What is a Master Reference Database

What is a master reference database and why build one?

In short, it is a database containing a dataset of master reference data.

What is master reference data?

Master reference data is data that many users of related datasets would use to make those datasets more usable. Additionally, data contained in a master reference database can be used as a set of joining pieces of data that allow data to be compared across multiple datasets.

But firstly, what is data? What is information?

For the purposes of these articles, data is a series of related values. Typically, these values are organised into sets of records. A record is a set of related values, that have some sort of structure.

For example, a simple stock trade notification record:

2018-06-05T18:47:05+00:00 AAPL 654 54

To make sense of the above values, we need to know what the fields represent, and the ordering. In practice, we would need some sort of key, or manual of how to read the values. Otherwise, we can’t say for certainty what values are the trade size and price.

So, to make unambigeous sense of this information, we need a key.

Position Meaning
1 Trade DateTime
2 Stock Ticker
3 Price
4 Trade size

We can now combine the key with the data record to get:

Field Name Field Value
DateTime 2018-06-05T18:47:05+00:00
StockTicker AAPL
Price 654
Trade Size 54

In this example, we can describe the record as having fields, each with a Field Name, and a Value. One can think of a record therefore as a list of key / value pairs.

Note that the ordering of the key / value pairs in the above example doesn’t make any difference. This is because the field names are unique. This is good practice. An example of bad practise would be:

Field Name Field Value
DateTime 2018-06-05T18:47:05+00:00
StockTicker AAPL
Value 2 654
Value 1 54

This is a good example of the difference between data and information. Without the key, the stock trade record is just data, just a bunch of values. Its not very useful on its own. When we add the key, it becomes more useful, and we can extract some information from the data. We might be able to use it to calculate the profit or loss from a trade of that stock that we did earlier.

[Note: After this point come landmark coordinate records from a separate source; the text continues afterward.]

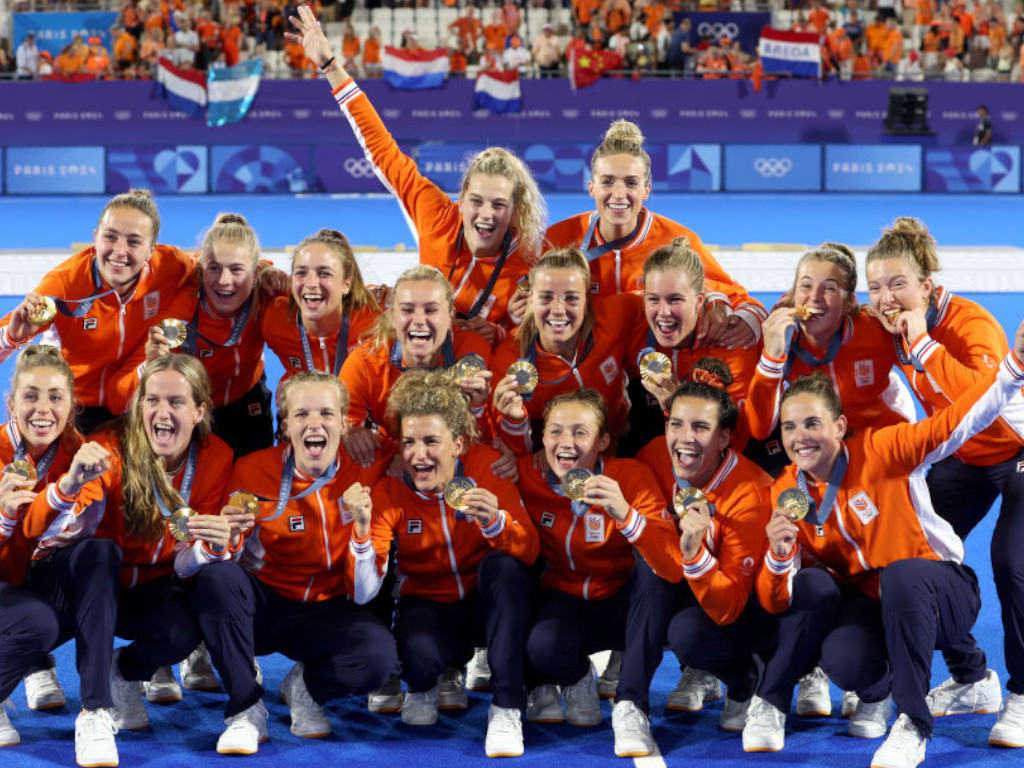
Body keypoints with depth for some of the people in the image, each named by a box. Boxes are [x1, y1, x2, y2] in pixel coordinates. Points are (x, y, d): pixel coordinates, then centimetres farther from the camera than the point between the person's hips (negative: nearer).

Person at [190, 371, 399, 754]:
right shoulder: (253, 471, -12)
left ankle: (306, 686, 5)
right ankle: (245, 708, -19)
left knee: (380, 655, -31)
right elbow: (227, 560, -9)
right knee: (217, 576, -34)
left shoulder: (366, 469, -9)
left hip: (325, 612, 1)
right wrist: (229, 538, -34)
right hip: (262, 605, -1)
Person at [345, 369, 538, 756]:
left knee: (504, 565, -32)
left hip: (486, 603, 1)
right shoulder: (389, 491, -12)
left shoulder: (486, 466, -13)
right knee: (417, 650, -35)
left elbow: (530, 551, -21)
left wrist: (494, 522, -43)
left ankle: (506, 707, -23)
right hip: (430, 606, -1)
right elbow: (363, 592, -17)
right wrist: (362, 527, -34)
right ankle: (425, 686, 7)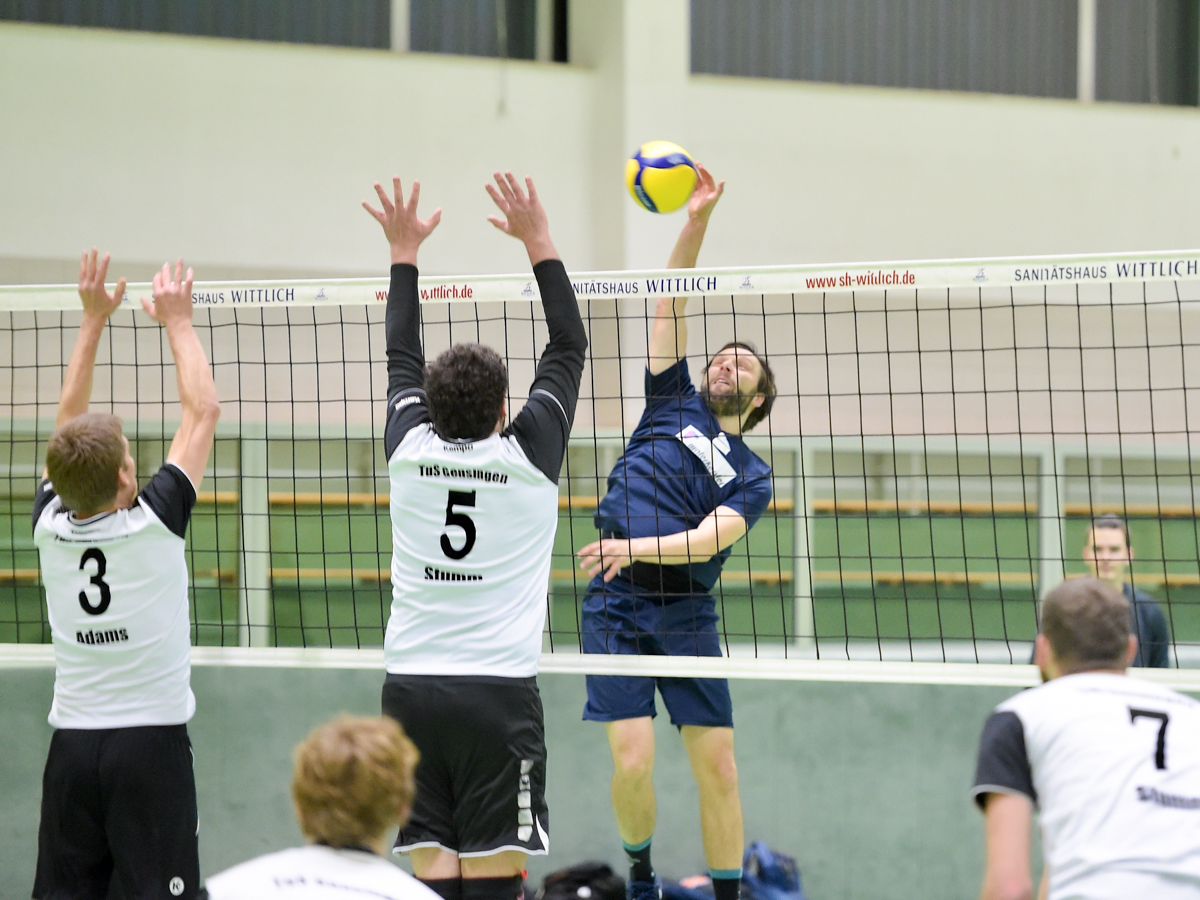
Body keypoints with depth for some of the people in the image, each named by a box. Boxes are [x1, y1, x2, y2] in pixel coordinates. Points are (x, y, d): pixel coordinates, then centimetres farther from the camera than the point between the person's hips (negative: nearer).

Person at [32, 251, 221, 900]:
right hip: (151, 743, -4)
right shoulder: (154, 522, -11)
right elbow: (203, 410, -1)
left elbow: (68, 422, 13)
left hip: (71, 748, 4)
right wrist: (177, 321, 10)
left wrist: (93, 320, 18)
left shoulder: (50, 526, -1)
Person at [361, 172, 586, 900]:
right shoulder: (526, 456, -3)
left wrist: (405, 252, 28)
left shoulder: (410, 449, 4)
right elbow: (569, 346, 7)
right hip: (499, 690, -3)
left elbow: (402, 356, 20)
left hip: (410, 691, 4)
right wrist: (539, 243, 12)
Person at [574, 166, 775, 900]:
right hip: (615, 606, 0)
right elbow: (672, 304, 8)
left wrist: (636, 548, -24)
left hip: (685, 611, 0)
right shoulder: (674, 405, 15)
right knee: (634, 760, -9)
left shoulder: (753, 476, 10)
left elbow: (709, 537, -8)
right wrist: (698, 221, -2)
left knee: (718, 765, -3)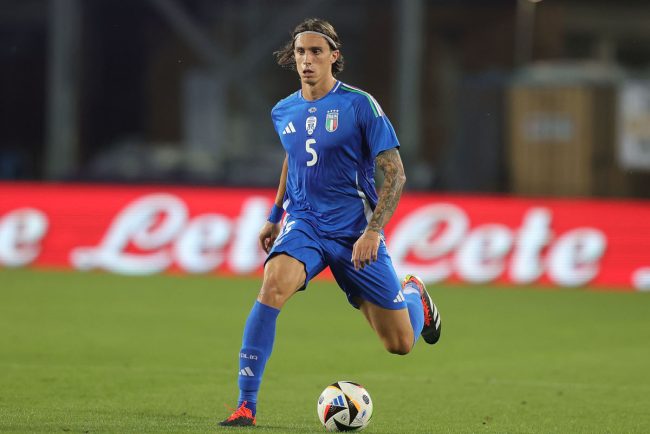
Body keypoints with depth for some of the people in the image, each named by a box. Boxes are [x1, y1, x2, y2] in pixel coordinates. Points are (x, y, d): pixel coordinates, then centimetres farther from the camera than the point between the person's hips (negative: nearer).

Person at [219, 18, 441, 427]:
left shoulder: (360, 105, -11)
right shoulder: (283, 112, 5)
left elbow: (395, 174, -10)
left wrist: (374, 230, -20)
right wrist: (274, 217, 23)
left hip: (355, 233, -2)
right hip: (304, 224, 3)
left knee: (401, 344, 3)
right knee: (274, 284, -31)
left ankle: (413, 294, 42)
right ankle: (246, 406, -29)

An interesting thing to note here is that to extract information from data, one typically needs to combine it with more data. This is primarily to achieve two effects:

  1. Makes the data itself more specific or precise. In the above example, adding the key. Now we can be more precise about what the values are.

or

  1. Places the data in a wider context (makes the context more specific or precise). For example, we may want to know what the name of the company is, if we don’t recognise the ticker.

It is typically the job of a master reference database to supply these extra values. A master reference database might supply a record that states:

Field Name Field Value
Stock Ticker lshd
Company Name sdhskdh

Now we can combine the two records by joining on the stock ticker to form:

Field Name Field Value
DateTime 2018-06-05T18:47:05+00:00
StockTicker AAPL
Value 2 654
Value 1 54
Company Name Apple Inc

This combined record is now more usable.

There are two interesting parallels worth mentioning at this point.

This idea that there is data and context, can be found in two other conceptually similar things in this world:

Lets talk about jargon

Jargon:

Dict defnition

/ˈdʒɑːɡ(ə)n/

noun

special words or expressions used by a profession or group that are difficult for others to understand.
"legal jargon"

People use jargon all the time. Some arenas of human communication use it more intensely than others, but typically those areas that do, usually are trying to communicate complicated concepts under time pressure. Examples include: Emergency dispatchers and first responders, trading floors, emergency rooms.

Jargon is used for many reasons, but critically, it can be used to speed up communication, by omitting pre-agreed context.

Data compression

In computer systems, there are constraints on the availability of data storage (disks, ram etc), and the available time to process data (cpu cycles). As such it doesn’t usually make sense to store the name of every field for every value on every record. What we might typically see is a tabular format table of multiple records. For example:

DateTime StockTicker Price Amount
2018-06-05T18:47:05+00:00 AAPL 654 1000
2018-06-05T18:47:05+00:00 AAPL 654 4500
2018-06-05T18:47:05+00:00 AAPL 654 1500
2018-06-05T18:47:05+00:00 AAPL 654 3000
2018-06-05T18:47:05+00:00 AAPL 654 200
2018-06-05T18:47:05+00:00 AAPL 654 100

Now each line represents a record, and the structure implies that the field names hold the same ordinal position for each line. The first line acts as a key for the field names. This is a table format.

This is much more space efficient, and is intuitive for humans to read. Of course, many more compression schemes exist in the field of computer science (many of which are not human readable). But less examine the information aspects on the above table. If we lift any one record out from the complete list, and do not retain the key, the record loses information. Its not clear what each value means.

In general we can see that to process, store and use data, we need to interpret and/or apply some structure, and in most cases, add extra data in order to extract contained information.

A master reference database is a special case where we can gather and extract a lot of this extra contextual data and then use it in many places, typically to make other datasets more useful.

A Master

We refer to it as a Master reference database is it is common practice to work to make one reference dataset authoritative in the scope of ones endeavours. For example in one enterprise, one probably only wants one final source of truth for reference data values. Therefore we call it the master.

Note that the master can contain structures and records that allow other datasets to disagree with each other, but they should not disagree with the master.

Written on January 2, 2018